• [Task objective] Reproduce the entries below exactly, but only from the line containing "Kami juga menyediakan" to the line containing "Tetapkan terlebih dahulu", inclusive.

(Stored records)
▬▬▬▬▬▬
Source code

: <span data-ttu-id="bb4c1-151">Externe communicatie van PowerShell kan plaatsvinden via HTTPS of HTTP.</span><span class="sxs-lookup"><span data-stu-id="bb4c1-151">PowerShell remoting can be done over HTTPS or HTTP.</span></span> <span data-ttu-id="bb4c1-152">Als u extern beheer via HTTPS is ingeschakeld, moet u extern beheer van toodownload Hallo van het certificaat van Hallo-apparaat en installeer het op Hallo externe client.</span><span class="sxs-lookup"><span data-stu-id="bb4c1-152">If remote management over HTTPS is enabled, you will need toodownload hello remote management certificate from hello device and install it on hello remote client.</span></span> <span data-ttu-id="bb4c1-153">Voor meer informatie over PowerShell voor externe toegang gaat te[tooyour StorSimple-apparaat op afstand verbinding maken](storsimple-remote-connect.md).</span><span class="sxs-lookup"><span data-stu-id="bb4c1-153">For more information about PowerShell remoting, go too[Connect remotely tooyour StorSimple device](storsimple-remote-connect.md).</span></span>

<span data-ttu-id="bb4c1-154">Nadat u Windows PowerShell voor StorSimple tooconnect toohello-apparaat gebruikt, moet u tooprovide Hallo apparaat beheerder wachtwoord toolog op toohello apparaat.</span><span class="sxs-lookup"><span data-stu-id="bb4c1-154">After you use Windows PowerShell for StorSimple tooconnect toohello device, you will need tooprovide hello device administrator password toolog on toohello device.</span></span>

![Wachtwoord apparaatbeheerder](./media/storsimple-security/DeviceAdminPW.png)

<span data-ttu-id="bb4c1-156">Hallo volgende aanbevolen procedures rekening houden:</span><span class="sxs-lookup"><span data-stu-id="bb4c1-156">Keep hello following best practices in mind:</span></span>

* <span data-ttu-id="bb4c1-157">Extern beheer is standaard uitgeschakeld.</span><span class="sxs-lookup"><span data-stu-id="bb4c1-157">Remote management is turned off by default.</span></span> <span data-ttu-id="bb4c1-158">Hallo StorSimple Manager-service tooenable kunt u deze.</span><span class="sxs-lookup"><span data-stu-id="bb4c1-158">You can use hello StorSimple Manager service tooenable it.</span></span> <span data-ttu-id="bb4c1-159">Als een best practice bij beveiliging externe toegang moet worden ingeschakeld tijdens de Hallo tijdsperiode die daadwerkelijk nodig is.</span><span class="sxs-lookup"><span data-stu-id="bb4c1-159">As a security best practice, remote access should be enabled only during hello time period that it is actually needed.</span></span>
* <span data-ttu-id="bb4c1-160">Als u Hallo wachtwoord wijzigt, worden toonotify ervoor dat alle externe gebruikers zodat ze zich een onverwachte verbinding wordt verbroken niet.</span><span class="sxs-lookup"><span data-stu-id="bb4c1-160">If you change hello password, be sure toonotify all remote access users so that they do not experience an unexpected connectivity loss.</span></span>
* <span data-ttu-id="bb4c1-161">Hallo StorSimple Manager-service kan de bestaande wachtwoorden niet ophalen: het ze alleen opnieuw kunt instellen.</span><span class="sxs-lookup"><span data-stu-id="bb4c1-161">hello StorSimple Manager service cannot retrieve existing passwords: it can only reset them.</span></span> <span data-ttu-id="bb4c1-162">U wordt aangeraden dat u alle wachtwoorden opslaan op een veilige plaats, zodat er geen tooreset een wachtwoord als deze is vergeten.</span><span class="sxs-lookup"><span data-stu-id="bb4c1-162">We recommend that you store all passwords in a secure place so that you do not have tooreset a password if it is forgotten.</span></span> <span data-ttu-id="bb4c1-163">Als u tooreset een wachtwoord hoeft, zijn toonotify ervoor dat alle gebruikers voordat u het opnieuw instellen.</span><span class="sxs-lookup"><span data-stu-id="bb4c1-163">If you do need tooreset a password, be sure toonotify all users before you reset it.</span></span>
▬▬▬▬▬▬
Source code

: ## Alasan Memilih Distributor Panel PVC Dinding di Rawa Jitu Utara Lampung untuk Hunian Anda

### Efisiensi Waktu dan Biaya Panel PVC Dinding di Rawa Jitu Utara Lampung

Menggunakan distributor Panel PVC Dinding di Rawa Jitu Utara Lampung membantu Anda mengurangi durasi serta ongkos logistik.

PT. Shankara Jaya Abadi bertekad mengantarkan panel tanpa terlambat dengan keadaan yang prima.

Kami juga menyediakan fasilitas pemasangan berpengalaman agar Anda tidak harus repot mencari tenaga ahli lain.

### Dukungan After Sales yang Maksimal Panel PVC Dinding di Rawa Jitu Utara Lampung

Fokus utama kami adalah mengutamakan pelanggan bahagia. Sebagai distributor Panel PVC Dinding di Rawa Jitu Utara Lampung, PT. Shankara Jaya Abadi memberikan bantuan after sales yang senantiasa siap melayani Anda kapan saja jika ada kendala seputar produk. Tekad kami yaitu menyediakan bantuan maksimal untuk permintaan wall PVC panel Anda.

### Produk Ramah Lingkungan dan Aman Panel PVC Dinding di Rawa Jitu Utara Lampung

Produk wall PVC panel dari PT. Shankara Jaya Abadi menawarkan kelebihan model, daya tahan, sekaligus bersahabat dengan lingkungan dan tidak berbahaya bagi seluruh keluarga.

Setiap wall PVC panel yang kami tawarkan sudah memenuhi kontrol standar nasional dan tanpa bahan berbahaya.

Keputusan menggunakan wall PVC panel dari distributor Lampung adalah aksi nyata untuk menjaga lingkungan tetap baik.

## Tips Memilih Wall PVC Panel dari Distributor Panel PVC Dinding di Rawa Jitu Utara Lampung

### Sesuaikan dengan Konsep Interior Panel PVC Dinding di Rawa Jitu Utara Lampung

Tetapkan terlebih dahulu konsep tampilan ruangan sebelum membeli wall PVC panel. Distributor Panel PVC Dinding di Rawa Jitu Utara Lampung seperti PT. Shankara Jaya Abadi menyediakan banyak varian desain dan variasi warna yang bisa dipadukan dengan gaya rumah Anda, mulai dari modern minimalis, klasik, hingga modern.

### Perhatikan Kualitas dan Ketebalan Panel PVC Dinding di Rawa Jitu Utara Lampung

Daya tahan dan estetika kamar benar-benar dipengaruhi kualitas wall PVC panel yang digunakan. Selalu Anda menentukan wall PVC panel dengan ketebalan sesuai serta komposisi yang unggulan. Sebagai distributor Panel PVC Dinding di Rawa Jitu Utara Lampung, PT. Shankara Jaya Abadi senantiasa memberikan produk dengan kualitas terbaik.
▬▬▬▬▬▬
• [The answer]
Kami juga menyediakan fasilitas pemasangan berpengalaman agar Anda tidak harus repot mencari tenaga ahli lain.

### Dukungan After Sales yang Maksimal Panel PVC Dinding di Rawa Jitu Utara Lampung

Fokus utama kami adalah mengutamakan pelanggan bahagia. Sebagai distributor Panel PVC Dinding di Rawa Jitu Utara Lampung, PT. Shankara Jaya Abadi memberikan bantuan after sales yang senantiasa siap melayani Anda kapan saja jika ada kendala seputar produk. Tekad kami yaitu menyediakan bantuan maksimal untuk permintaan wall PVC panel Anda.

### Produk Ramah Lingkungan dan Aman Panel PVC Dinding di Rawa Jitu Utara Lampung

Produk wall PVC panel dari PT. Shankara Jaya Abadi menawarkan kelebihan model, daya tahan, sekaligus bersahabat dengan lingkungan dan tidak berbahaya bagi seluruh keluarga.

Setiap wall PVC panel yang kami tawarkan sudah memenuhi kontrol standar nasional dan tanpa bahan berbahaya.

Keputusan menggunakan wall PVC panel dari distributor Lampung adalah aksi nyata untuk menjaga lingkungan tetap baik.

## Tips Memilih Wall PVC Panel dari Distributor Panel PVC Dinding di Rawa Jitu Utara Lampung

### Sesuaikan dengan Konsep Interior Panel PVC Dinding di Rawa Jitu Utara Lampung

Tetapkan terlebih dahulu konsep tampilan ruangan sebelum membeli wall PVC panel. Distributor Panel PVC Dinding di Rawa Jitu Utara Lampung seperti PT. Shankara Jaya Abadi menyediakan banyak varian desain dan variasi warna yang bisa dipadukan dengan gaya rumah Anda, mulai dari modern minimalis, klasik, hingga modern.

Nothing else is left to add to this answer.